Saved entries
=== Begin Enclosure ===
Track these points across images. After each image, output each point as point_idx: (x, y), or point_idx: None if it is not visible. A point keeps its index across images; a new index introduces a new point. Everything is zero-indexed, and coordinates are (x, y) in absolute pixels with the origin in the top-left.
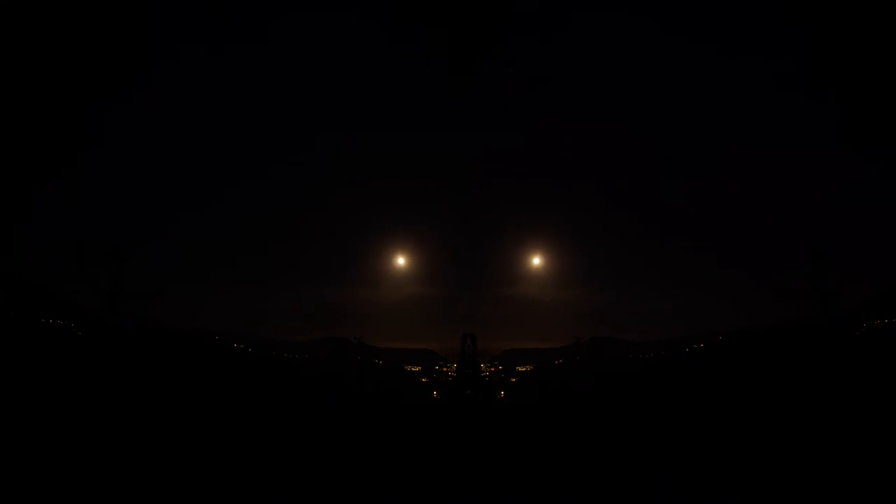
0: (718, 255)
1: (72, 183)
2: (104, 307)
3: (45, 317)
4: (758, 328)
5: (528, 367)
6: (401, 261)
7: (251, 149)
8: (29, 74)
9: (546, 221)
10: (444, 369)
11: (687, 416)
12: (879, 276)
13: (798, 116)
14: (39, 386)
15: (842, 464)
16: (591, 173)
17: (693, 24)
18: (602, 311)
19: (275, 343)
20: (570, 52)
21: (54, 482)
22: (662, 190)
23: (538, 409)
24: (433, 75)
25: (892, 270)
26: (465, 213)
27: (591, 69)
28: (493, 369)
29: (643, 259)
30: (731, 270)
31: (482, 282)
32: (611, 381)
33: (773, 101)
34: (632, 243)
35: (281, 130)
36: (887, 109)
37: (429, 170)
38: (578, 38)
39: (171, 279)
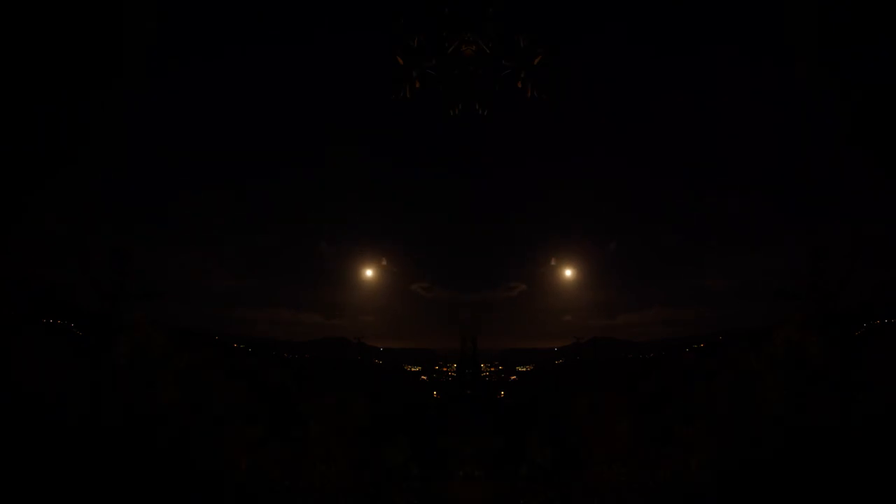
=== End Enclosure ===
- _EXERCISE_
Your answer should be the lines above, from the line containing "9: (546, 221)" up to and including the line containing "33: (773, 101)", reproduced exactly and with nothing else.

- _THE COMPLETED TASK_
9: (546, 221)
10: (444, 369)
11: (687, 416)
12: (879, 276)
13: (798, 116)
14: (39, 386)
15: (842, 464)
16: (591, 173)
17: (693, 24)
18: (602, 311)
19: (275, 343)
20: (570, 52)
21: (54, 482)
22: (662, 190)
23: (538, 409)
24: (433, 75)
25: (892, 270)
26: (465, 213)
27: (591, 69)
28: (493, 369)
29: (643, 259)
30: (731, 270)
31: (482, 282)
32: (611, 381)
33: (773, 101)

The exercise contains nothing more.